Corporate governance for companies in Cambodia

The Prakas (a regulation issued by a Minister) on Corporate Governance for Listed Public Enterprise of 15 December 2010 sets out the specific requirements for the corporate governance of Listed Public Enterprises. The object is to ensure good corporate governance through formulating mechanisms to protect shareholder’s rights, organizing the management structure and corporate governance, defining the authority and obligations of the board of directors and setting up an effective controlling system.
Number of directors
A public limited company must have at least three directors but the board of directors must not exceed seven members. The board is required to have at least one independent director and one non-executive director as representatives of the private shareholders.
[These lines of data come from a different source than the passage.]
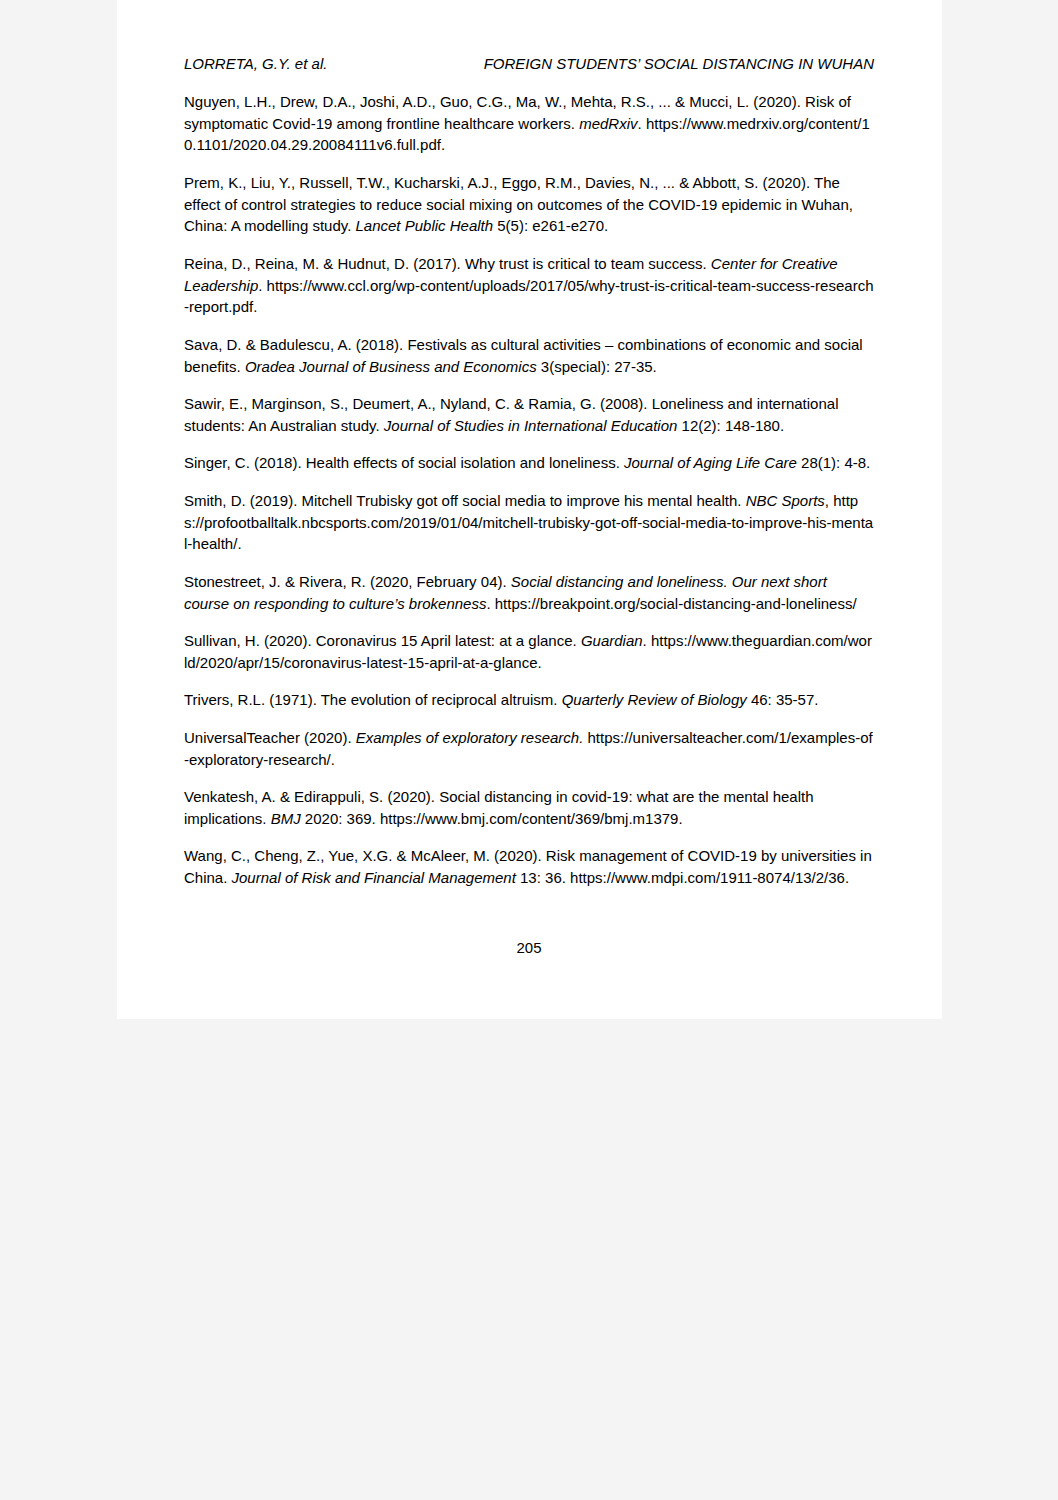LORRETA, G.Y. et al. FOREIGN STUDENTS’ SOCIAL DISTANCING IN WUHAN
Nguyen, L.H., Drew, D.A., Joshi, A.D., Guo, C.G., Ma, W., Mehta, R.S., ... & Mucci, L. (2020). Risk of symptomatic Covid-19 among frontline healthcare workers. medRxiv. https://www.medrxiv.org/content/10.1101/2020.04.29.20084111v6.full.pdf.
Prem, K., Liu, Y., Russell, T.W., Kucharski, A.J., Eggo, R.M., Davies, N., ... & Abbott, S. (2020). The effect of control strategies to reduce social mixing on outcomes of the COVID-19 epidemic in Wuhan, China: A modelling study. Lancet Public Health 5(5): e261-e270.
Reina, D., Reina, M. & Hudnut, D. (2017). Why trust is critical to team success. Center for Creative Leadership. https://www.ccl.org/wp-content/uploads/2017/05/why-trust-is-critical-team-success-research-report.pdf.
Sava, D. & Badulescu, A. (2018). Festivals as cultural activities – combinations of economic and social benefits. Oradea Journal of Business and Economics 3(special): 27-35.
Sawir, E., Marginson, S., Deumert, A., Nyland, C. & Ramia, G. (2008). Loneliness and international students: An Australian study. Journal of Studies in International Education 12(2): 148-180.
Singer, C. (2018). Health effects of social isolation and loneliness. Journal of Aging Life Care 28(1): 4-8.
Smith, D. (2019). Mitchell Trubisky got off social media to improve his mental health. NBC Sports, https://profootballtalk.nbcsports.com/2019/01/04/mitchell-trubisky-got-off-social-media-to-improve-his-mental-health/.
Stonestreet, J. & Rivera, R. (2020, February 04). Social distancing and loneliness. Our next short course on responding to culture’s brokenness. https://breakpoint.org/social-distancing-and-loneliness/
Sullivan, H. (2020). Coronavirus 15 April latest: at a glance. Guardian. https://www.theguardian.com/world/2020/apr/15/coronavirus-latest-15-april-at-a-glance.
Trivers, R.L. (1971). The evolution of reciprocal altruism. Quarterly Review of Biology 46: 35-57.
UniversalTeacher (2020). Examples of exploratory research. https://universalteacher.com/1/examples-of-exploratory-research/.
Venkatesh, A. & Edirappuli, S. (2020). Social distancing in covid-19: what are the mental health implications. BMJ 2020: 369. https://www.bmj.com/content/369/bmj.m1379.
Wang, C., Cheng, Z., Yue, X.G. & McAleer, M. (2020). Risk management of COVID-19 by universities in China. Journal of Risk and Financial Management 13: 36. https://www.mdpi.com/1911-8074/13/2/36.
205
A private limited company must have one or more directors
Duties of directors: The directors are required to manage the business and affairs of a company.
Article 19 of the Prakas on Corporate Governance for Listed Public Enterprise further provides that directors of public limited companies are expected to be independent in judgment and action, and take all reasonable steps to ensure the soundness of board of directors’ decisions.
Such obligations include:
1. acting in good faith for the benefit of the Listed Public Enterprise and shareholders as a whole;
2. exercising proper powers for the benefit of the Listed Public Enterprise as a whole;
3. performing duties carefully, skillfully, and diligently;
4. properly resolving any conflicts related to the interests of the Listed Public Enterprise;
5. not entering into any transactions, in which the directors have interests, except in compliance with approved policies and procedures;
6. not taking advantage of their position as a director;
7. not making improper use of information from the Listed Public Enterprise;
8. not accepting gifts from third parties; and
9. declaring any conflicts of interest related to the Listed Public Enterprise.
The board of public limited company shall approve and publish a Code of Conduct for directors and senior officers.
The board of directors will elect a chairman among its members. The chairman may be removed from the office of chairman, but not from its position as a director, by a majority vote of the directors.
The rights and interests of minority shareholders shall be protected by the board of the Listed Public Enterprise, such rights include:
1. the right to seek information (such as the financial statements of the company, its audited accounts, shareholder resolutions or any documents in relation to the affairs of the company that may be of interest to shareholders);
2. the right to voice opinion (i.e right of expression and speech during a general meeting, provided that the statements are not considered as defamatory or abusive); and
3. the right to redress (for any damages resulting from negligence, misconduct or fraud caused by any members of the company).
The board should ensure effective interaction between minority shareholders, senior officers and the board.